Document excerpt:
--- START ---
Kevin Kinser, University at Albany, State University of New York: When I was a graduate student in the early 1990s, I heard about this new thing called the World Wide Web that was going to make traditional universities irrelevant. So I guess I thought that studying traditional universities would make me irrelevant. My dissertation was about distance education, and one of the key debates at the time was how to accredit these new models of learning that didn’t involve typical student-faculty interaction. Actually, that’s still a debate today, it’s just now everyone is familiar with the technology. As I continued looking at distance education, the 800 pound gorilla was actually for-profit higher education. One day I drove past a University of Phoenix campus, and decided I would just stop in and see what they were doing. That was in 1999. I ended up doing a case study of the campus and their faculty training model, and that got me very interested in the entire sector. The link, of course, is that not only do for-profits do a lot of distance education, but they pose significant questions for an accreditation system based on peer-review. Like it or not, accredited for-profits are our peers and that has to be part of the conversation.
--- END ---
Work request 1: From the remarks on for-profit higher education, list the topics the speaker says they studied or looked into.
Work request 2: According to the remarks on for-profit higher education, in what year did the speaker stop in at a University of Phoenix campus?
Work request 3: Continue the remarks on for-profit higher education past their final sentence.

Records:
--- START ---
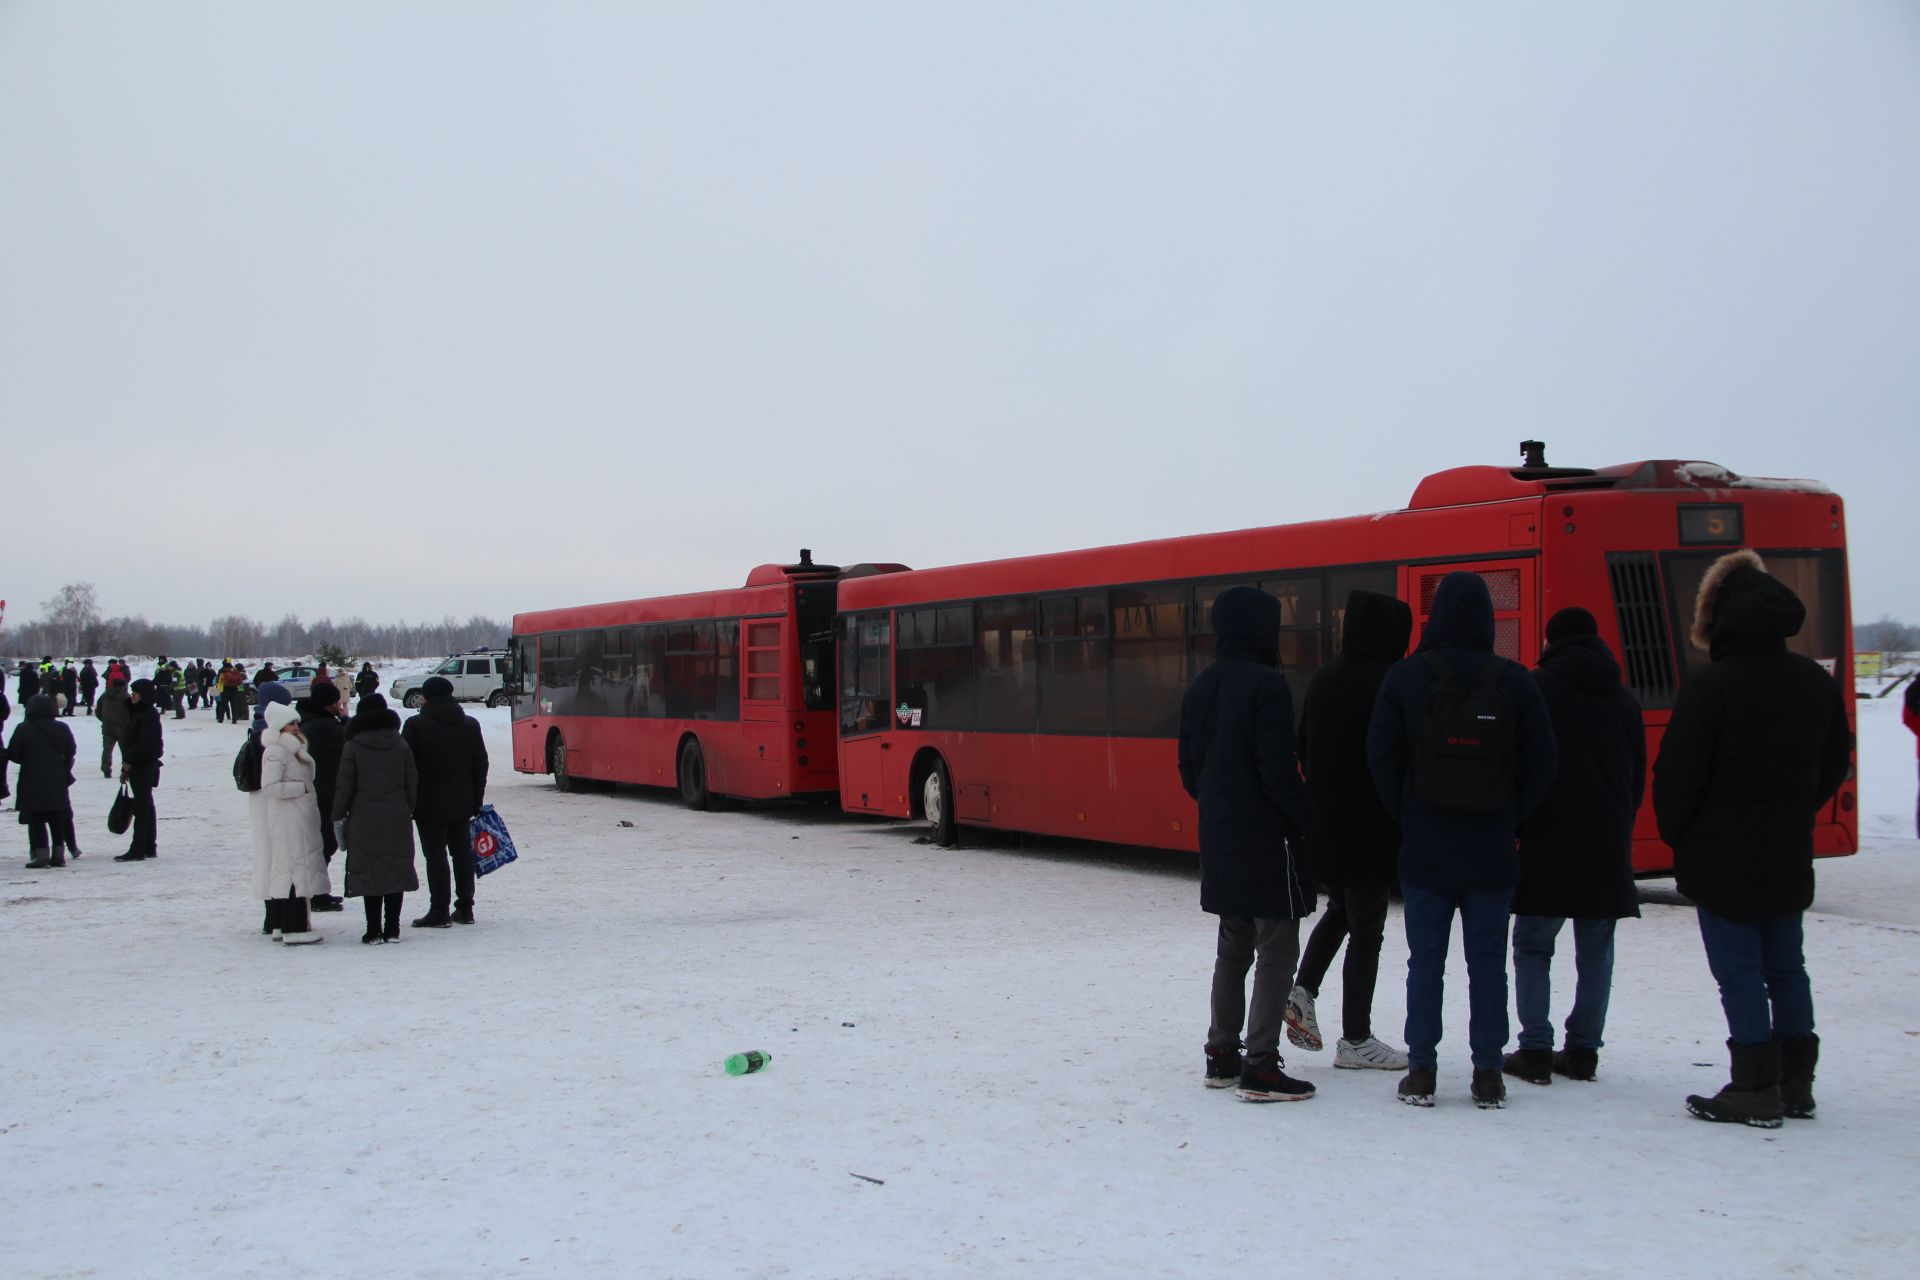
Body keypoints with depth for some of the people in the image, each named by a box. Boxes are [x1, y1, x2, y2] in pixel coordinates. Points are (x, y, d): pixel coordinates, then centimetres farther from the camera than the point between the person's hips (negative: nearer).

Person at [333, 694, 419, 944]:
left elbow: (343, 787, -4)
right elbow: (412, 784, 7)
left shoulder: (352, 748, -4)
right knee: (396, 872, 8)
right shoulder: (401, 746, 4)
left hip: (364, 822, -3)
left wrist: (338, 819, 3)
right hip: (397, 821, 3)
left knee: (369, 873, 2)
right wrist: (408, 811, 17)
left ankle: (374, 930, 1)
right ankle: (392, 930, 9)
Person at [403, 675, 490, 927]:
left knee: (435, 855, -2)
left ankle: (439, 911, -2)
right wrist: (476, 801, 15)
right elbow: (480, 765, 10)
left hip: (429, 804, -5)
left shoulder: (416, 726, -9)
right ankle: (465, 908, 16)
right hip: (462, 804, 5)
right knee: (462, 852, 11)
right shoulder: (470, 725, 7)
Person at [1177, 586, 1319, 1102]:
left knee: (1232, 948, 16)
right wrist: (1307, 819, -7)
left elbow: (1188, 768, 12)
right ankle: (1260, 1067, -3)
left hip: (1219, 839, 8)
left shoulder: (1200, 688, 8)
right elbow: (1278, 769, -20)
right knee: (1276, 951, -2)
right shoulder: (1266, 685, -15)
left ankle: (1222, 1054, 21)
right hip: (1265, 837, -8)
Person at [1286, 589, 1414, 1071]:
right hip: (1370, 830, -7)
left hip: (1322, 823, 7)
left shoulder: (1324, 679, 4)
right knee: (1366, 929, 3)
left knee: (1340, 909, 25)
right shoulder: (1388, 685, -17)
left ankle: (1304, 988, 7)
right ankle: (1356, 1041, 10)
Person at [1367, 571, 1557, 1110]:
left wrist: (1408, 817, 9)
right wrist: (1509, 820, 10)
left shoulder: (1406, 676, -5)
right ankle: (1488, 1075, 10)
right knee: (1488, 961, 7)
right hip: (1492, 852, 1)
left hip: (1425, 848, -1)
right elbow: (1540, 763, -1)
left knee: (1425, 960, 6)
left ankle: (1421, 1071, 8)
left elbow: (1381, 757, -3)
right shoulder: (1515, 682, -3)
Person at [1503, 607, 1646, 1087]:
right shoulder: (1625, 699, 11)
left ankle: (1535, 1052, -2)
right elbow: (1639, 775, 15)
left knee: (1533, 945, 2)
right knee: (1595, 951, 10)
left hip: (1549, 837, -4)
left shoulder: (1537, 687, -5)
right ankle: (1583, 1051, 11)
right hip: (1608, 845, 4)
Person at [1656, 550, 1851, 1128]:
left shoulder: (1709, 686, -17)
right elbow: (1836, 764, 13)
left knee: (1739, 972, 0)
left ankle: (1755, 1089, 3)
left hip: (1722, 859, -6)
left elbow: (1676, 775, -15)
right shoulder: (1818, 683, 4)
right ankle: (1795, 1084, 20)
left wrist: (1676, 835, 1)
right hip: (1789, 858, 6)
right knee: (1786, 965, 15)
--- END ---
Answer area 1:
- Distance education, the subject of the speaker's dissertation
- For-profit higher education
- A University of Phoenix campus and its faculty training model, the subject of a case study

Answer area 2: 1999

Answer area 3:
Hibel: In your recent work published in the ASHE Higher Education Report: From Main Street to Wall Street: The Transformation of For Profit Education,1 you discuss the background and history of accreditation, focusing primarily on for-profit institutions. Firstly, would you please provide an overview of accreditation in general and the purpose behind it?
Kinser: Accreditation in the United States is a form of quality assurance for higher education. It has been around for well over a hundred years, and originally was established as a way to identify which of the many postsecondary institutions in the country should be considered colleges and universities. This early organization explains another key characteristic of accreditation: it’s non-governmental, in the sense that it is run by colleges and universities as a voluntary membership organization. In other words, institutions can choose whether or not to be accredited. Now for most institutions, that is meaningless, because without accreditation, they have no access to federal financial aid for their students. So that’s another purpose for accreditation — access to financial aid. Since the 1950s, the federal government has relied on accreditation to determine where students can spend their financial aid money. That has always been a controversial role, and it regularly comes up in critiques of accreditation — that it is not performing its role as a gatekeeper to financial aid. But historically, that was not why it existed, and as non-governmental bodies, they often have a hard time adapting to a government defined role.
Hibel: Please describe the differences in regional accreditation versus national accreditation for a college or university. Do these accreditation methods differ if you are a for-profit or a nonprofit college or university?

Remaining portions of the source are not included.